Обхватил ее тонкие запястья своими пальцами, снимая со своей шеи, поглаживая пальцы. И такой острый, новый какой-то кайф, кольцо ощущать… Сам не до конца понимал, почему для него это так важно стало? Но, когда вчера после встречи Айяз повел их по выставочной комнате, хвалясь масштабами и уровнем, Шуст увидел это кольцо… И все. И точно, как с самой Талой, должен был его заполучить и на нее надеть!
Будто, правда, дракон, как Тала вчера и обозвала, посмешив его. Но это как метка, весомый довод для всех, для целого мира, что его только!

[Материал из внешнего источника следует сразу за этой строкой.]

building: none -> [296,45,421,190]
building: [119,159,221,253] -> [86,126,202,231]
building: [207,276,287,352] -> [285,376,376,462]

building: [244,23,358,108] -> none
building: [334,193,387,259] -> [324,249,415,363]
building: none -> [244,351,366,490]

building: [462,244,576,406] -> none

И по фигу, что законы иного требуют! У Шустова свои законы! А оформить все — не проблема, это и без них провернут, внеся в ведомости и делая свершенным фактом; закрепляя перед любым законом его право на нее. На обладание и владение, на право холить Талу и баловать, оберегать по своему разумению и власти, учитывая ситуацию.
Тала в ответ на это заверение как-то странно и непривычно на него глянула, сквозь мокрые ресницы с висящими на них капельками воды. Тягучий взгляд, глубокий и совершенно непроницаемый одновременно!

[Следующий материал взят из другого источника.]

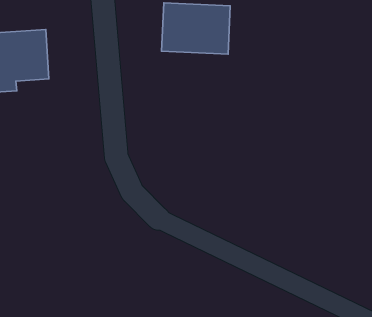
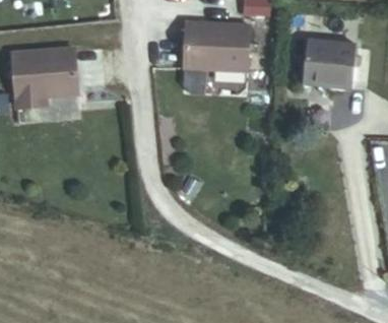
building: none -> [289,49,365,93]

Его не то что током пробило, Шуста жидким огнем окатило, ошпарило, хоть вода и адекватная! Прокатилось жгучей волной от затылка, до потяжелевших яичек, заставляя реально кожу на спине натягиваться так, словно тесна ему стала. Челюсти без его контроля сжались все в той же алчности: цапнуть бы, метки свои по всему телу расставить!
Врет. И без перерыва вечно голодный до нее, дикий какой-то.
Будто уловив то, что с ним творится, Тала вновь облизнула губы, свои… но и его при этом задевая влажным и мягким касанием языка. Если честно, что жидким огнем рот облила! И тело откликнулось моментально, каменея еще сильнее. Шусту до доводов разума и беспокойства как-то все параллельней становилось, откровенно по фигу. Все настойчивей нижним «разумом» думает, толкаясь в живот Талы однозначной, тяжелой пульсацией. Одной рукой, не поняв когда и как, скользнул вниз, сжав с жадностью ее ягодицы.
А Тала, как будто его движения отражая, только спереди, проследила путь капель воды по груди Дениса, чуть холодя кольцом, по животу… И как-то, вообще без свойственного себе стеснения, обхватила пальцами тяжелый ствол его члена. Мягко сжав, все же с ощутимой неопытностью, но крепко, прошлась вверх-вниз.
Оба мокрые, вода сверху падает, заливая глаза, мешая… Но и согревает, укутывает ее кожу облаком пара, возвращая румянец на щеки, блеск в глаза Талы.
Шуст зубами заскрипел!
В его собственных глазах заискрило, не ожидая такой подставы конкретно от нее. И в десятки раз интенсивней все от ощущения, как то самое кольцо на ее руке своим ободком по его плоти как-то бешено стимуляцию обычного касания усиливает. Съесть бы эту девчонку — и тогда не утолить этот зверский по ней голод, изглаживающий его нутро, кажется.
Бл*! Точно, что головой двинулся. Голлум, ага… «Моя пр-р-е-лесть!».
Мозг стремительно вылетал в кювет, в крестце лава, а член, казалось, сейчас лопнет от того, что самое простое и совершенно без наворотов касание с ним вытворяло. Та ну блин, словно ничего пошлее или искушенней не пробовал!
А ведь всякого хватало, имел выбор, не в укор ей, просто правда… Только сейчас, с девочкой его золотой, совсем другая плоскость и глубина, и он, по ходу, на самое дно шел по своей воле, послав кислород на фиг.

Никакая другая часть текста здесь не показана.